For many Washingtonians, it’s yet another episode in the long-running drama of former Mayor Marion Barry: there’s the attractive ex-girlfriend, accusations that he stalked her and a matter of questionable use of public funds.
Though the stalking charge was dropped soon after his July 4 arrest, the current D.C. Council member’s latest brush with the law fueled more than deja vu. The incident highlighted divisions among those who still lionize Barry as an enormously successful black politician and residents who say they appreciate his contributions, but it’s time for him to step down.
The 73-year-old Barry is especially revered in predominantly black Ward 8, which he represents. Black residents there laud the son of a sharecropper for empowering D.C.’s long-disenfranchised minority residents by opening the halls of power to them.
But booming development has made the largely black city more diverse. Revitalization is also slowly creeping into Ward 8, and residents both black and white are growing impatient with and embarrassed by Barry’s repeated run-ins with the law. Some wince at the memory of the 1990 FBI sting that produced a notorious videotape of then-Mayor Barry smoking crack cocaine in a D.C. hotel room with a woman.
“His personal demons are eclipsing what we need,” said 32-year-old Nikki Peele, a new homeowner who writes a neighborhood blog. She questions whether Barry is still qualified to lead and worries that her community’s reputation is being tarnished by his actions.
“If he was such a successful mayor and Council member, why the hell are we still the poorest ward in the city?” said 30-year-old Susan Kennedy, an architect who bought a condo there in 2005.
Others vehemently disagree.
“Mr. Barry has really been a yeoman for the citizens of this city, and that’s why we love him,” said Constance Woody, a D.C. resident for 50 years who believes Barry has done more for the city than any other mayor.
Barry became mayor in 1979 and won re-election to two additional four-year terms. During that time, Barry is credited with guaranteeing youths summer jobs, and helping people get city government jobs and contracts.
“Barry was a deliverer,” said 37-year-old Tisa Mitchell, who recalls how Barry gave her a job at 15 in a youth program that inspired her political activism. Mitchell and others continue to speak of his charisma and personal touch with residents.
The crack cocaine arrest came in Barry’s third term. After serving six months in prison, Barry was re-elected to the mayor’s office in 1994 for a fourth term. Then, in 2004, Barry won a seat on the D.C. Council and was re-elected last year.
Barry was drawn into the spotlight anew after being arrested by U.S. Park Police July 4 and charged with stalking Donna Watts-Brighthaupt, a former girlfriend.

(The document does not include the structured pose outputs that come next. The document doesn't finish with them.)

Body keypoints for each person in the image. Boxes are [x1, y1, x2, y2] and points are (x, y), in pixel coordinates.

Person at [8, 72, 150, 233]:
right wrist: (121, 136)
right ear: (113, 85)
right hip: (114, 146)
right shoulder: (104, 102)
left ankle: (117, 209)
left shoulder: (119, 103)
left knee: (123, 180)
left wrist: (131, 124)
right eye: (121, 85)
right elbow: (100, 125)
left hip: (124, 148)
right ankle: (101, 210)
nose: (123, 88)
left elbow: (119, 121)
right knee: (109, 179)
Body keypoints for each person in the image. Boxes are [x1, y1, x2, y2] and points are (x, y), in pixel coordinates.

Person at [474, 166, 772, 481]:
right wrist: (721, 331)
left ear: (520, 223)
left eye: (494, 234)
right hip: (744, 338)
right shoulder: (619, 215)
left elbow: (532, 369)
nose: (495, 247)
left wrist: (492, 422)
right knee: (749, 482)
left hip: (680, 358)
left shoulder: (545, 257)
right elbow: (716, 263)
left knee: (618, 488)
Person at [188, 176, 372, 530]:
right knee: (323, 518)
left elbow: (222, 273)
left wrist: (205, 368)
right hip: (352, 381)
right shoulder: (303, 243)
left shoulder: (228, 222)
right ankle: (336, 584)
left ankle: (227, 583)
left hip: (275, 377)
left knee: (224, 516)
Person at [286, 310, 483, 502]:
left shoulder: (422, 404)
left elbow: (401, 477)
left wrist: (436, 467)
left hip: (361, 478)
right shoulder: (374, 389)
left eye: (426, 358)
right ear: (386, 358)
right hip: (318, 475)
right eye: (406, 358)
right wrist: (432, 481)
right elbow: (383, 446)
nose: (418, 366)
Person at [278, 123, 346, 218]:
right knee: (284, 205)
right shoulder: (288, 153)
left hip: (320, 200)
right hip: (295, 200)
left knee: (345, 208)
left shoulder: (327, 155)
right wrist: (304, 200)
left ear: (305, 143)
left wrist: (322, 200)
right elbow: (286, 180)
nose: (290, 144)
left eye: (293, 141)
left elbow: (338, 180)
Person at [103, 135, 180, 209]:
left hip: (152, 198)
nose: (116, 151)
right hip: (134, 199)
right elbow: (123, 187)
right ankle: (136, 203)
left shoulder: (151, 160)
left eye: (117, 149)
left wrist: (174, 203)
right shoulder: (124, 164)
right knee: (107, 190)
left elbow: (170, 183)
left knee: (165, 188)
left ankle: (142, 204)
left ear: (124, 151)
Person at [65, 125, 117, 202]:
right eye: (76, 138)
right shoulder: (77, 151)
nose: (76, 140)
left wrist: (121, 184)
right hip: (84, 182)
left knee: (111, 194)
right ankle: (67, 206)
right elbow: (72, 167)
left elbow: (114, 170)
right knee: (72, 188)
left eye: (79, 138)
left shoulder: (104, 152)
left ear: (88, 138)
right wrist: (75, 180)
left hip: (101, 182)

Barry’s spokeswoman has said he gave the 40-year-old woman a $60,000 city contract because she was about to lose her home and car. The spokeswoman, Natalie Williams, said the arrangement followed city council procedures and that Watts-Brighthaupt did the work she was paid for.
Park police said in an arrest report that Barry was driving erratically on the wrong side of the road when he was pulled over. But some of his supporters say he was unfairly targeted in the arrest, just as they maintain he was targeted by the FBI in 1990 because he was a successful black mayor.
“That’s really a raw nerve in Washington, D.C., to this day,” said Dana Flor, who grew up in the D.C. area and co-produced the film “The Nine Lives of Marion Barry,” which is scheduled to air Aug. 10 on HBO.
After Barry’s latest run-in, federal prosecutors dropped the misdemeanor stalking charges against him, but the city council last week launched an independent investigation of Barry’s contract with Watts-Brighthaupt.
“I welcome this inquiry,” Barry said. “I have no doubt in my mind that we followed all the procedures.”
Watts-Brighthaupt herself said she got to know Barry because she was fascinated with him as a political phenomenon.
She said that wherever they went, people would approach Barry and ask him to resolve personal or neighborhood issues. They seemed unaware, Watts-Brighthaupt said, that there are city agencies to handle such problems and thought he was the only person they could turn to.
“I was excited to know what keeps Marion Barry getting elected,” she told The Associated Press. People vote for him because of name recognition and “because their grandmother told them to.”